КОРОТКОЕ ЗАДАНИЕ:
Продолжите воспоминания о возвращении на малую родину, на Алтай, начиная сразу после их последнего предложения.

----- ПОКАЗАННЫЙ ТЕКСТ -----

ДНЕВНИКИ И КОРОТКИЕ МЫСЛИ

Осенняя память: Узелки и Крупинки

ДОРОГА  В  ДЕТСТВО  ДЛИННОЙ Наедине с  внуком В 70 ЛЕТ

 

Вот и встретились, годы спустя, нетленный мир  босоного детства! Незабвенного прошлого, осенившего своим деревенским голодным счастьем мое грешное появление  в мир яркого божьего СВЕТА, дающего особый смысл всякому грешному бытию. Здравствуй край дорогой и  незабываемый, приветствую вас, улетевши дни и денечки…

Иду через поле, которым полвека назад, даже чуть более, хаживал ежедневно утром и вечером в совхозную среднюю школу. Ощущение неожиданное. Давит в груди – очень давит. Сжимает сердце, кровь готова порвать вены. Что-то колышется маревом впереди, шевелится  зыбкими миражами. Прошлое, которое не вернуть? Жизнь, умчавшаяся в небытие? Оживающие радости и огорчения?…

Сквозь кусты и тощих березок, еще не набравших весенней зеленой удали, мелькает вечернее солнце – странно, и солнце кажется  вовсе иным, словно из того же прошлого,  бьет резко в глаза, рождая тоску и захлеб. Ну что ему надо, чего оно добивается, врываясь в душу и мешая ровно дышать…

Впрочем, так и должно, разве сам я заранее не знал, какой она будет – встреча с отчим краем, так и должна стучать в груди вновь обретенная родина, тяжесть которой уж ложится стоном на сердце.

 

СПОР С САМИМ СОБОЙ.

Мои юношеские следы не помнят здесь не только степные дороги, обновленные на много рядом, но и перелески, околочки, выросшие  в мое отсутствие, не однажды умеревшие и вновь возродившиеся, торжествующие бесконечным возрождением, в отличие от самого гегемона и преобразователя земли. Все неузнаваемо новое, включая  народившихся люди. Но входит в сердце   ошалевшим стозвучным  эхом, вгоняет в транс и прострацию полузабытыми миражами. Здравствуй Отечество! Здравствуй просторы дедов, приехавших переселенцами два века назад, родивших в этих Кулундинских степях отца моего и мать, которых также давно уже нет. Приветствую, родимый Алтай, из глубин своей состарившейся памяти. Что встречу, испытав сердечную грусть и неизбывную тоску взбурлившейся крови, чем  воспряну на склоне собственных лет, немало помыкавшись по белу свету? Признаешь ли, отеческий край – малая родина, которому я задолжал и уже не  расплачусь?

      Тучки высоко-oo! Высоко идут степные тучки, похожие на  вороха овечьей шерсти. Как прежде лохматые, рваные, медленно набегают и неспешно скатываются за горизонт, изменив несколько раз  свое невесомое серое скопище.

Стоп! Здесь было большое село. Кажется – Богатское. Или Старобогатское

Было и сплыло!

Жаль деревеньки!

А дьявол его забери – деревни жалеть. Старческая ностальгия или что-то из бабкиных рассказов о собственном казачьем наделе, их дружной жатве и молотьбе в ручную…

Да нет, память – штука коварная, компромиссов не принимает и забвению не подлежит. Первый роман я написал в расцвете сил, и в те далекие времена «Кубанских казаков» о такой вот расхристанной и умирающей деревеньке, а мне в ответ –  нашелся квасной патриот, слезы льет по убожеством, когда партия и правительство… плачет в жилетку.

----- ЗАПИСИ НАБОРА ДАННЫХ -----

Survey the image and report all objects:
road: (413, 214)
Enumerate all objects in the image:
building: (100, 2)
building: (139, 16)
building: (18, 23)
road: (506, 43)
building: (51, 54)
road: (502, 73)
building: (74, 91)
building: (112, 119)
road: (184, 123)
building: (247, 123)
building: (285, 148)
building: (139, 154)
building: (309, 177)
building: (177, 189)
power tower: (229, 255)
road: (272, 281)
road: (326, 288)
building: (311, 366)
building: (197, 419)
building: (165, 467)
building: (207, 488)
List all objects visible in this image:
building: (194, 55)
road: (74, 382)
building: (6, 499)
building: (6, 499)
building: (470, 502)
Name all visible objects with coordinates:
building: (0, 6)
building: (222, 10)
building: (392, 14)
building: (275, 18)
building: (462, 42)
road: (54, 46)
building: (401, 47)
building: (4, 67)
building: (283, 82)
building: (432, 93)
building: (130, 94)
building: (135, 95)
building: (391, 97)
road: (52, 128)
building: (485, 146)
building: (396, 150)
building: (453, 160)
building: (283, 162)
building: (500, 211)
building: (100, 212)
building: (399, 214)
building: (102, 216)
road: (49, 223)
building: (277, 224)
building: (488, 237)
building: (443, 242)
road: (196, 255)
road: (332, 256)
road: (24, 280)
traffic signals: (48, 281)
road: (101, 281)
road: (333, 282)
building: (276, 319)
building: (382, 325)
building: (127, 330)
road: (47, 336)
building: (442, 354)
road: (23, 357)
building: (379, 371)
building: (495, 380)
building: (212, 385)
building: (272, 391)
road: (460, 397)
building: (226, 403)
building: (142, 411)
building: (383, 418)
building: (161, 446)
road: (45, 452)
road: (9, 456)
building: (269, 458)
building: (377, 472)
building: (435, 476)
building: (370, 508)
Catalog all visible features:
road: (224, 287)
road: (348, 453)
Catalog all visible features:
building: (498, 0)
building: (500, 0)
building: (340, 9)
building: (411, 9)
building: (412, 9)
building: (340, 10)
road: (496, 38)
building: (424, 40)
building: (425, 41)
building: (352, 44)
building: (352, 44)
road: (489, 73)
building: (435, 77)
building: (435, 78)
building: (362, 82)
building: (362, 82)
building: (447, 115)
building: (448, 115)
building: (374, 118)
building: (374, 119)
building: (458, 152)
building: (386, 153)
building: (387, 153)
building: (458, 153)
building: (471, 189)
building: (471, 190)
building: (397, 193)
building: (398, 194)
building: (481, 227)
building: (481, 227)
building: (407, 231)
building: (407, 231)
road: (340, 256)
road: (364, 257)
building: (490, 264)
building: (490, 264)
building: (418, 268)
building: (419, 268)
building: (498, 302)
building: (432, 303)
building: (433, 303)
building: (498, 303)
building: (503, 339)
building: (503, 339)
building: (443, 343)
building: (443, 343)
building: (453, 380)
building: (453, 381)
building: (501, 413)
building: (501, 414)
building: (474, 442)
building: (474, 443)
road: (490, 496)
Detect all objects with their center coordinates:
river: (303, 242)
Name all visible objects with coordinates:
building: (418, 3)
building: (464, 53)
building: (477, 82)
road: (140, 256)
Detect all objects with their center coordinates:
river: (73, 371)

-----

РЕЗУЛЬТАТ УПРАЖНЕНИЯ:
Да, партия и правительство дело свое знали, по сей день больно. А еще больней, когда видишь новые безмерные утраты во много раз опасней прошлого.

В городе можно? Можно, не спорю, всю жизнь, по сути, прожил в городе, топтал  асфальт, а помнил проселки…

Так, Богатского нет, дальше должна  быть Полтавка… которой тоже нет. И еще исчезли с просторов Великой Степи лишь в моей невеликой округе деревенек пятнадцать и дюжина исчезнет в ближайшие годы..

Затянувшееся укрупнение периода развитого социализма или у нового собственника, скупившего землю и элеваторами, до деревенек нет дела. На кой хрен ему какие-то косорыловки…

У собственника или хозяина?

Что захотел – хозяина ему подавай! Где найдешь дурака? Это до 17-го были хозяева, за каждую пядь держались, получали, что могли наработать, вырастить и намолотить,  были насельниками. Нынче – собственность… на какое-то время. Владеет один, сумевший ловко объехать всех на козе и прихватить, что смог, имея руководящую должность и шальные деньги,  а другие снова… Ну, о деле и сути его понятней понятного бородатый немец   давно растолковал  самым убогим. Особенно внятно о  прибавочной стоимости,  из чего складывается и как воздействует на умы  хозяина и работника.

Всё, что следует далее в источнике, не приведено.